** Opening Data for review block **
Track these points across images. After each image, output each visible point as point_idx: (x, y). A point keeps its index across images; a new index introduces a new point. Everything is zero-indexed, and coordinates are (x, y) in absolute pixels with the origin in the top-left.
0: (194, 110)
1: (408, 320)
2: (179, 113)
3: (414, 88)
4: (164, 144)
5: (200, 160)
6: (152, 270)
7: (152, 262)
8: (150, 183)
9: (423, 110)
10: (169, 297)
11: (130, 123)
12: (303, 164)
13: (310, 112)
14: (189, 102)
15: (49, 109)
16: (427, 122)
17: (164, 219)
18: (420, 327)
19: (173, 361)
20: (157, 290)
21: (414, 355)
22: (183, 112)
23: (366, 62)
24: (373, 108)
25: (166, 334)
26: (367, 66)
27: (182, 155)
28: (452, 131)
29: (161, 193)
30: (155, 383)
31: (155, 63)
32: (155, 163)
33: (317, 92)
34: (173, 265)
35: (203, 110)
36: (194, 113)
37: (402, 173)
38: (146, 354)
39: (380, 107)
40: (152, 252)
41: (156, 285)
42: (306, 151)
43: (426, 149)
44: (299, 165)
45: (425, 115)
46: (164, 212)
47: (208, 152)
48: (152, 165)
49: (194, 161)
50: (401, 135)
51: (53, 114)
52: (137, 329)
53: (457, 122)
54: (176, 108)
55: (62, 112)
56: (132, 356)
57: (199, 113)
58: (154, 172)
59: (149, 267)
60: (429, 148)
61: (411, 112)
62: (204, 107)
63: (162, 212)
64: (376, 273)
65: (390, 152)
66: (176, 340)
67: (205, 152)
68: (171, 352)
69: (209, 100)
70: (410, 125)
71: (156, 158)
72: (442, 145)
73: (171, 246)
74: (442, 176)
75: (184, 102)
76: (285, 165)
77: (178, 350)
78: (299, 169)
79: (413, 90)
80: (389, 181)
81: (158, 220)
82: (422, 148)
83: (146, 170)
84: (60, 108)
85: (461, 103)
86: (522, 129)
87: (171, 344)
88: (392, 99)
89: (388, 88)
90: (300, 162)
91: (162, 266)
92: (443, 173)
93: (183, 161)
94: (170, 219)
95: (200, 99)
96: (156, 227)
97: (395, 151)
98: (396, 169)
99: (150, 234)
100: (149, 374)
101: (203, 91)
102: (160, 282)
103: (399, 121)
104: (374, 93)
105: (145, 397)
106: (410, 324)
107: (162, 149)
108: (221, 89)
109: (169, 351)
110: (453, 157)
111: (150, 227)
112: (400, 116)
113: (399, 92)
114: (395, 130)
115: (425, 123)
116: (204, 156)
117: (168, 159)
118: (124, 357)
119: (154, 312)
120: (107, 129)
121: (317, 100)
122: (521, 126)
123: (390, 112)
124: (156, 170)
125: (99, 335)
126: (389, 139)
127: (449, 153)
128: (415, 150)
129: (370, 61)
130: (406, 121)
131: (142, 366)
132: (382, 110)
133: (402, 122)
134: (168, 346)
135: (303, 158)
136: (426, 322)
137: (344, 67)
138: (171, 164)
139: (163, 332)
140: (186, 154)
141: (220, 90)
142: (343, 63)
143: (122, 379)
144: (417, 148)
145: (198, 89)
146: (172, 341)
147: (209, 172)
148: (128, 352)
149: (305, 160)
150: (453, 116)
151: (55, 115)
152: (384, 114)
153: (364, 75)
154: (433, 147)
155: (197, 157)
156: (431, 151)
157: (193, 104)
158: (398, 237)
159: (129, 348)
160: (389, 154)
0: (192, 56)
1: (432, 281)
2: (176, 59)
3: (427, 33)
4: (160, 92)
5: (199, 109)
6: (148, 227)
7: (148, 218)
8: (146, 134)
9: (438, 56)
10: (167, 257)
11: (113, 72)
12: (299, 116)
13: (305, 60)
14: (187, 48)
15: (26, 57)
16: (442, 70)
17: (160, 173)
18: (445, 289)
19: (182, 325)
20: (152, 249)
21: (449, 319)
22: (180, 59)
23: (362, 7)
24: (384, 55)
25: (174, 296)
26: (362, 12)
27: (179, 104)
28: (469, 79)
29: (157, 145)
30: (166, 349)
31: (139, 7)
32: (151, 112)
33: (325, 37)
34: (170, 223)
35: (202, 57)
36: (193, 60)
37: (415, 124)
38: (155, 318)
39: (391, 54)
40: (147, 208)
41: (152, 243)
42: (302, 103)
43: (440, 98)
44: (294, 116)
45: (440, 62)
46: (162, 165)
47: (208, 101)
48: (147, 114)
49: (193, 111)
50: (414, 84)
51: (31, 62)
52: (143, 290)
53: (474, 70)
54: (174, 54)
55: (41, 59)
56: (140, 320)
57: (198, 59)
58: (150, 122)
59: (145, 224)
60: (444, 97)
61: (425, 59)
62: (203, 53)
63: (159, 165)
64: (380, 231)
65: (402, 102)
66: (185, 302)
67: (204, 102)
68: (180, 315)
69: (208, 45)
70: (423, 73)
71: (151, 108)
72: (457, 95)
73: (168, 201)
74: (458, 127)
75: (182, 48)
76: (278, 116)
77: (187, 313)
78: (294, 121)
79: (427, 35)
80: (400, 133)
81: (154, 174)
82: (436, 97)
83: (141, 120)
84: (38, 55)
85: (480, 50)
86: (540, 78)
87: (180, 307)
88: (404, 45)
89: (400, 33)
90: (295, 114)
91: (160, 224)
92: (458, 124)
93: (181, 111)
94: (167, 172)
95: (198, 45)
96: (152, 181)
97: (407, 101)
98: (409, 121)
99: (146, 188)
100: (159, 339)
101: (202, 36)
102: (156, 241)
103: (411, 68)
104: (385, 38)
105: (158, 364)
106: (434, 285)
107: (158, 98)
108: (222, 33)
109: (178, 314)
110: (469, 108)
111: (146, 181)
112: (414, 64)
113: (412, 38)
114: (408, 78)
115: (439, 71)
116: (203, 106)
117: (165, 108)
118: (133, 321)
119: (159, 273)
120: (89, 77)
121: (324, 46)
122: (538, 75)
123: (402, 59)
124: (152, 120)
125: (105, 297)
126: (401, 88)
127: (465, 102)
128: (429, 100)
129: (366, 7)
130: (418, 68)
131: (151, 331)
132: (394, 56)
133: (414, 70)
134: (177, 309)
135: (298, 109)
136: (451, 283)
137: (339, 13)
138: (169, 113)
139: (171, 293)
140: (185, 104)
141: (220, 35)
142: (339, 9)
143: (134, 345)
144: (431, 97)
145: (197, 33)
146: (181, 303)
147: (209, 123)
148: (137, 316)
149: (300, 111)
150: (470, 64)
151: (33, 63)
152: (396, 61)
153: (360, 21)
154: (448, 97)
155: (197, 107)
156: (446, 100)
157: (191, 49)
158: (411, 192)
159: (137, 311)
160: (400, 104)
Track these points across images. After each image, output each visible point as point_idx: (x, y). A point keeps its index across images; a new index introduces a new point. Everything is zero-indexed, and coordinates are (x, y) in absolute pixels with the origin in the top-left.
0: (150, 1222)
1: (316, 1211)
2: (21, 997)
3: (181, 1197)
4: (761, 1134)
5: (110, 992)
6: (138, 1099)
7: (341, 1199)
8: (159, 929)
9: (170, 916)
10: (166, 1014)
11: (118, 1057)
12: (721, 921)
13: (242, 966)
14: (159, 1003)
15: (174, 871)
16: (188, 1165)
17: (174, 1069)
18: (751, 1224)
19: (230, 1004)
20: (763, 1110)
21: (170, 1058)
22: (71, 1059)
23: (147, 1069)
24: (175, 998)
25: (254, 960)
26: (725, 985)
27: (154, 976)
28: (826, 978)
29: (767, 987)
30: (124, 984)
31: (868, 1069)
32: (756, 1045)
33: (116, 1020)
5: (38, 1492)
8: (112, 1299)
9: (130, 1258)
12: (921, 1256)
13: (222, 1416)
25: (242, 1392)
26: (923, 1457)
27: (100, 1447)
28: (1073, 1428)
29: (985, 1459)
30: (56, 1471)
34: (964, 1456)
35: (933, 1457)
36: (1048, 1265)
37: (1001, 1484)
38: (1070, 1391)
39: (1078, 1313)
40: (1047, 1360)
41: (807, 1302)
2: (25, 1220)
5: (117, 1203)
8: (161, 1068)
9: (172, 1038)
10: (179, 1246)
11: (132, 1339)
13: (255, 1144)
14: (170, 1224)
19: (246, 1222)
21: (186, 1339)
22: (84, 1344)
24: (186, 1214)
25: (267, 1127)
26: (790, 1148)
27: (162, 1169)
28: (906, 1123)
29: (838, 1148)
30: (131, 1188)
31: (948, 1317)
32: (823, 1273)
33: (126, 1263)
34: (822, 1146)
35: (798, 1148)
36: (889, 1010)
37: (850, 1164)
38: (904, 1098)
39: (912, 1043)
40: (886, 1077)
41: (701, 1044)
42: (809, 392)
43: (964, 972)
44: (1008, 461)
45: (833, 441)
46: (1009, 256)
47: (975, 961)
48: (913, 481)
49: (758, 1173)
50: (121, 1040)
** Closing Data for review block **
* **Work instruction**: Of all the entries above, retype exactly the lines from the line with "55: (62, 112)" to the line with "159: (129, 348)", both included, and no others.

* **Completed task**:
55: (62, 112)
56: (132, 356)
57: (199, 113)
58: (154, 172)
59: (149, 267)
60: (429, 148)
61: (411, 112)
62: (204, 107)
63: (162, 212)
64: (376, 273)
65: (390, 152)
66: (176, 340)
67: (205, 152)
68: (171, 352)
69: (209, 100)
70: (410, 125)
71: (156, 158)
72: (442, 145)
73: (171, 246)
74: (442, 176)
75: (184, 102)
76: (285, 165)
77: (178, 350)
78: (299, 169)
79: (413, 90)
80: (389, 181)
81: (158, 220)
82: (422, 148)
83: (146, 170)
84: (60, 108)
85: (461, 103)
86: (522, 129)
87: (171, 344)
88: (392, 99)
89: (388, 88)
90: (300, 162)
91: (162, 266)
92: (443, 173)
93: (183, 161)
94: (170, 219)
95: (200, 99)
96: (156, 227)
97: (395, 151)
98: (396, 169)
99: (150, 234)
100: (149, 374)
101: (203, 91)
102: (160, 282)
103: (399, 121)
104: (374, 93)
105: (145, 397)
106: (410, 324)
107: (162, 149)
108: (221, 89)
109: (169, 351)
110: (453, 157)
111: (150, 227)
112: (400, 116)
113: (399, 92)
114: (395, 130)
115: (425, 123)
116: (204, 156)
117: (168, 159)
118: (124, 357)
119: (154, 312)
120: (107, 129)
121: (317, 100)
122: (521, 126)
123: (390, 112)
124: (156, 170)
125: (99, 335)
126: (389, 139)
127: (449, 153)
128: (415, 150)
129: (370, 61)
130: (406, 121)
131: (142, 366)
132: (382, 110)
133: (402, 122)
134: (168, 346)
135: (303, 158)
136: (426, 322)
137: (344, 67)
138: (171, 164)
139: (163, 332)
140: (186, 154)
141: (220, 90)
142: (343, 63)
143: (122, 379)
144: (417, 148)
145: (198, 89)
146: (172, 341)
147: (209, 172)
148: (128, 352)
149: (305, 160)
150: (453, 116)
151: (55, 115)
152: (384, 114)
153: (364, 75)
154: (433, 147)
155: (197, 157)
156: (431, 151)
157: (193, 104)
158: (398, 237)
159: (129, 348)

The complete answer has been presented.